= Problem to solve =
Look through the lines below and extract any with the word "Staff".

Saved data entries
......
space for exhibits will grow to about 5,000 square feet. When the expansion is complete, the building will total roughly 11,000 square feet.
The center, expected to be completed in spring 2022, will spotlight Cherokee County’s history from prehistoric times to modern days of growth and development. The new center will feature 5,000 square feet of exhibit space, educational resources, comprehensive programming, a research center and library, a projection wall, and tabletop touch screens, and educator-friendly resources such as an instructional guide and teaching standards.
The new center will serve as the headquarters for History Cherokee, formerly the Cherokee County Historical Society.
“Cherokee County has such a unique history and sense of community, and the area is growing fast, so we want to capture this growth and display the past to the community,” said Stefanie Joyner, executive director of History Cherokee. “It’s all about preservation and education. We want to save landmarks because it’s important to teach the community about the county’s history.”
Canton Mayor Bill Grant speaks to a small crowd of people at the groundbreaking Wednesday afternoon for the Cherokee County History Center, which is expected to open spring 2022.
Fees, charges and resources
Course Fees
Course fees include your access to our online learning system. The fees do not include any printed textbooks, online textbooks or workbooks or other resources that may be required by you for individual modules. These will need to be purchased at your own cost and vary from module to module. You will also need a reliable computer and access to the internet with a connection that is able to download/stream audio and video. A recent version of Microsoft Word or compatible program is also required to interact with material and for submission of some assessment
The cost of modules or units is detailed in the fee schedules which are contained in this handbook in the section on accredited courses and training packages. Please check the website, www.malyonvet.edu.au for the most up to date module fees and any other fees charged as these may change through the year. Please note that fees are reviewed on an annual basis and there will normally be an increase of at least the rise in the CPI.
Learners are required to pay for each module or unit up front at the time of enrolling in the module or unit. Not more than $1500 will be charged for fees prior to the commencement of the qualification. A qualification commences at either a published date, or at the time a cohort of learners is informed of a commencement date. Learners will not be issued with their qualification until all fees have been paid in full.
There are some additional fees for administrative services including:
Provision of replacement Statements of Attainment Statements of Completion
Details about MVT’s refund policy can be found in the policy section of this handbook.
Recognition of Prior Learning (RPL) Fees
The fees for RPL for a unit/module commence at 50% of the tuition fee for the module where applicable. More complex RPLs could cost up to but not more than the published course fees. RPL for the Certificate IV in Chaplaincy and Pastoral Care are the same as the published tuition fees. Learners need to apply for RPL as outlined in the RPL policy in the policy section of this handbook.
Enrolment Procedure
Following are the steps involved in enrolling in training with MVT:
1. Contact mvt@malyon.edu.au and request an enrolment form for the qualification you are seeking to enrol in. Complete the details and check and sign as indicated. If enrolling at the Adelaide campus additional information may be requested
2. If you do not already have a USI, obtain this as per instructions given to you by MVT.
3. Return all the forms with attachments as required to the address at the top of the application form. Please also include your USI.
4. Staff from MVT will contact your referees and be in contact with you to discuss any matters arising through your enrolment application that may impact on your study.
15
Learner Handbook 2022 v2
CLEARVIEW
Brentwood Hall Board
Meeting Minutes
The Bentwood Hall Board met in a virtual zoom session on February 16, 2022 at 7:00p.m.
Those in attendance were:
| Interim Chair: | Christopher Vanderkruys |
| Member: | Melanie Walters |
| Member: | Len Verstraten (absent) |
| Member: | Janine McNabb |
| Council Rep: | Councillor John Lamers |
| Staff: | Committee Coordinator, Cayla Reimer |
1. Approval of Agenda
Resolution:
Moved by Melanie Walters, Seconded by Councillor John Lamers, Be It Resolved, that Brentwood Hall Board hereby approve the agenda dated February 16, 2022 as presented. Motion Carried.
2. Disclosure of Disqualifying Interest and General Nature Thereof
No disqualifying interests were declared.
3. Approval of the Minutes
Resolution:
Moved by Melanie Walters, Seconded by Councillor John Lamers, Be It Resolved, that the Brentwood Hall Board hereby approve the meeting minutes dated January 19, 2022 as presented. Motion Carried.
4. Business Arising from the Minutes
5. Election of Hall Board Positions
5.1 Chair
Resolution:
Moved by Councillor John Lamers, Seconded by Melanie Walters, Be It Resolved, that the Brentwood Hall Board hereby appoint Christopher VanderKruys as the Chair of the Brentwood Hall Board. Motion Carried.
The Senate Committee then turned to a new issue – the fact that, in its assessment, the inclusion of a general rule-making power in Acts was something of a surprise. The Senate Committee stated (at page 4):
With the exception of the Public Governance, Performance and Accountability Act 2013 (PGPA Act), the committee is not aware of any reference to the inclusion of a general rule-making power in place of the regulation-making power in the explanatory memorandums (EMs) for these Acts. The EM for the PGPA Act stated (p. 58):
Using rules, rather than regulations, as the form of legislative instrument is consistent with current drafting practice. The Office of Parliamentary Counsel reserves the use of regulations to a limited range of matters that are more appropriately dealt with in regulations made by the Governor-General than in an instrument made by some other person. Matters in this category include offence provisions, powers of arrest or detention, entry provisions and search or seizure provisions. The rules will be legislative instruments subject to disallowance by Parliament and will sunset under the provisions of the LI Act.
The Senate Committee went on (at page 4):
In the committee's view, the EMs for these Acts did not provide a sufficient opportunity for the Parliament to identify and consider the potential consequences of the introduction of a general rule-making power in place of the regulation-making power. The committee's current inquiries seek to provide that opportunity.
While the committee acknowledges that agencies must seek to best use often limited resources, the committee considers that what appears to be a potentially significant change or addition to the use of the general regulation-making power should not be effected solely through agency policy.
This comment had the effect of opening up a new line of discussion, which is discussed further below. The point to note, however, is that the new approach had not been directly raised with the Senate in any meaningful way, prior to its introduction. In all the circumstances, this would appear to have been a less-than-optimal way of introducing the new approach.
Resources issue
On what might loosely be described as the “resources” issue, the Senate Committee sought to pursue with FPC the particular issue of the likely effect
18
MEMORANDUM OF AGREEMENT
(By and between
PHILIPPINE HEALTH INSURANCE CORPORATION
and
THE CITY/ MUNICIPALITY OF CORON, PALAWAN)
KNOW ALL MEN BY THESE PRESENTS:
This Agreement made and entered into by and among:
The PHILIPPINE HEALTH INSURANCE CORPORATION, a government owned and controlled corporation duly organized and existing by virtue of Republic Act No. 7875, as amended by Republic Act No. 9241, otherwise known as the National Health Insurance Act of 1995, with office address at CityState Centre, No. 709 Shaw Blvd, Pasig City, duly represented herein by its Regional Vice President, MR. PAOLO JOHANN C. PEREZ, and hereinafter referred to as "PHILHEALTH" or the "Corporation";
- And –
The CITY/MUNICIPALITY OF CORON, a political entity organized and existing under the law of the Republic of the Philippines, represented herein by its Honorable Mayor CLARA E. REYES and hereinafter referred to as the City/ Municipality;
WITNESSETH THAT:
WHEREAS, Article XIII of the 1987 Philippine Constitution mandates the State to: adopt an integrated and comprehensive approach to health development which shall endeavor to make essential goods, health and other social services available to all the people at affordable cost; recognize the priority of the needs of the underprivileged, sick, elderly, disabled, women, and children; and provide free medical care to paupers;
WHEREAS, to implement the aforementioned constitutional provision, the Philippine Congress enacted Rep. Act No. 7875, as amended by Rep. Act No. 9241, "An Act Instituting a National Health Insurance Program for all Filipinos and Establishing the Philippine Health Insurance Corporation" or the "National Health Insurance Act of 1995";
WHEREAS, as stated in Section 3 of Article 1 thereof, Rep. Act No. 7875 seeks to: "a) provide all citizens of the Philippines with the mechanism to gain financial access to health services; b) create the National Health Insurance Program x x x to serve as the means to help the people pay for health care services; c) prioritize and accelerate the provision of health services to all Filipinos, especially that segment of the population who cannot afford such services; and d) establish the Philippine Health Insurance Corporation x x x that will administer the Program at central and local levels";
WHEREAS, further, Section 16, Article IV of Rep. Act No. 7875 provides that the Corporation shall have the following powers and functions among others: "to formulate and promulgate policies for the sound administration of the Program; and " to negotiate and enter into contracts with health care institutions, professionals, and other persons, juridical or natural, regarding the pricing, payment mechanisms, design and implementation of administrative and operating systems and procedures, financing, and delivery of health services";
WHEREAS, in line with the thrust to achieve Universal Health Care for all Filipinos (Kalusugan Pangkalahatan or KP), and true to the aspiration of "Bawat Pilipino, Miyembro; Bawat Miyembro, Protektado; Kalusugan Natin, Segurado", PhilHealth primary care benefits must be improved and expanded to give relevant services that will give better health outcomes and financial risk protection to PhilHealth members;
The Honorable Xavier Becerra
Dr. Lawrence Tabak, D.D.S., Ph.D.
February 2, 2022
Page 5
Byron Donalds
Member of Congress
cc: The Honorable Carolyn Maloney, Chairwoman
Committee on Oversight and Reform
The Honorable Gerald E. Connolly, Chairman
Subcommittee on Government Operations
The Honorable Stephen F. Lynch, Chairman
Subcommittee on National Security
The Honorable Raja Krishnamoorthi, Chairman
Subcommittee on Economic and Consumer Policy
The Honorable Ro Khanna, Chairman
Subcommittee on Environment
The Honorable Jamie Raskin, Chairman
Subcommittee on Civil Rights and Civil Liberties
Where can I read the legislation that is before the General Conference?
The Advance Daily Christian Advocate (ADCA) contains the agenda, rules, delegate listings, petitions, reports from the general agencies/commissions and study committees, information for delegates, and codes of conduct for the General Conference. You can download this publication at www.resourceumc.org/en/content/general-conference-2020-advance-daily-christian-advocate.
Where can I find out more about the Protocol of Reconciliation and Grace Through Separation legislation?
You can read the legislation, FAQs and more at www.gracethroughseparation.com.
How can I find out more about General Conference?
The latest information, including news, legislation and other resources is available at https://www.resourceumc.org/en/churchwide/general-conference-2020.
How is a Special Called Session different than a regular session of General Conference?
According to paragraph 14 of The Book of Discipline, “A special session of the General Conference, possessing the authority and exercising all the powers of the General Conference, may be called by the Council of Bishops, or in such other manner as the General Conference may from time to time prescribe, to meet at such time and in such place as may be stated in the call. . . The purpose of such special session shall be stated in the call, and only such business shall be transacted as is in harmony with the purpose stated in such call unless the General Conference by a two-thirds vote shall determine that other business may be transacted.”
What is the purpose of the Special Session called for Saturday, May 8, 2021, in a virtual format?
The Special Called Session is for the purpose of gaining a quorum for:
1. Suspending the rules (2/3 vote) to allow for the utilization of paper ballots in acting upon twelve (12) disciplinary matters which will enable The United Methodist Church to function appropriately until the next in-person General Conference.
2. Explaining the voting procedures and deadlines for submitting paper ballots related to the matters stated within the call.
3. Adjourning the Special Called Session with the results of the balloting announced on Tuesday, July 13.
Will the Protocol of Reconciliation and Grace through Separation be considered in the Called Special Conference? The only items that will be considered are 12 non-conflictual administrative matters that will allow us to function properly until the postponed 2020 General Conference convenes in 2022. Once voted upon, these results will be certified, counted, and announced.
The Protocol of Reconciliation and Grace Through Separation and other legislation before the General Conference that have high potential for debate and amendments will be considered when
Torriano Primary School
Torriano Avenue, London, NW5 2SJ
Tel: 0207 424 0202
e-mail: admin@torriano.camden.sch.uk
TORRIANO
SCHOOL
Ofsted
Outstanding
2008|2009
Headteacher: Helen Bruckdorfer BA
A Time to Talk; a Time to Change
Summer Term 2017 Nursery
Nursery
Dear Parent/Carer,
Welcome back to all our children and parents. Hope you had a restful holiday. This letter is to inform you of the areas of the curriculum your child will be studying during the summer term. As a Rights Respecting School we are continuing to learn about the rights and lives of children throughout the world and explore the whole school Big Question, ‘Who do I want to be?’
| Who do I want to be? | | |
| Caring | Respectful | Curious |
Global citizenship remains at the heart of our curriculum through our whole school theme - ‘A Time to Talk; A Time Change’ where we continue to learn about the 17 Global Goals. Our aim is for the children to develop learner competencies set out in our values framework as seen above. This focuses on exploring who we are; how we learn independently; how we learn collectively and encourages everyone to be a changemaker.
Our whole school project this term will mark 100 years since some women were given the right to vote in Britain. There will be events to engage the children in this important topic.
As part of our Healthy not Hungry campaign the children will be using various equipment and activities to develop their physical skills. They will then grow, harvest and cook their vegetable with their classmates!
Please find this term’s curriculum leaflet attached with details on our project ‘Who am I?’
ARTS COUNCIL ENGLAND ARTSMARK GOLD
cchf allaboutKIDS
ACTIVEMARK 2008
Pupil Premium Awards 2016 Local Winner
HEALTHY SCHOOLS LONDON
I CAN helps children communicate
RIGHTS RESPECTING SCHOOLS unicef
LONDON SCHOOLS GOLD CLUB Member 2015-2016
......
= Solution for this task =
4. Staff from MVT will contact your referees and be in contact with you to discuss any matters arising through your enrolment application that may impact on your study.
| Staff: | Committee Coordinator, Cayla Reimer |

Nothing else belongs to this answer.